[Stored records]
* * * * *

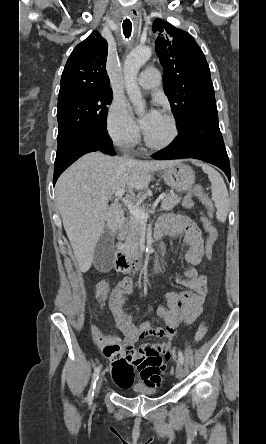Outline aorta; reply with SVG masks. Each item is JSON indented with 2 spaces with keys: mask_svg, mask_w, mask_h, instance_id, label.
Segmentation results:
<instances>
[{
  "mask_svg": "<svg viewBox=\"0 0 266 444\" xmlns=\"http://www.w3.org/2000/svg\"><path fill=\"white\" fill-rule=\"evenodd\" d=\"M152 50L150 47H137L125 59L124 62V78L128 97L135 106L137 114L144 112L145 103L142 99L141 91L136 82L137 74L141 66L149 60ZM155 270L158 269V256L155 258Z\"/></svg>",
  "mask_w": 266,
  "mask_h": 444,
  "instance_id": "obj_1",
  "label": "aorta"
}]
</instances>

* * * * *

Echo every line of the listing above precisely as given, omitting the pictures from your reply.

Outline aorta; reply with SVG masks. Each item is JSON indented with 2 spaces with keys: mask_svg, mask_w, mask_h, instance_id, label.
Segmentation results:
<instances>
[{
  "mask_svg": "<svg viewBox=\"0 0 266 444\" xmlns=\"http://www.w3.org/2000/svg\"><path fill=\"white\" fill-rule=\"evenodd\" d=\"M152 50L150 47H137L125 59L124 62V78L128 97L135 106L137 114L144 112L145 103L142 99L141 91L136 82L137 74L141 66L149 60ZM155 270L158 269V256L155 258Z\"/></svg>",
  "mask_w": 266,
  "mask_h": 444,
  "instance_id": "obj_1",
  "label": "aorta"
}]
</instances>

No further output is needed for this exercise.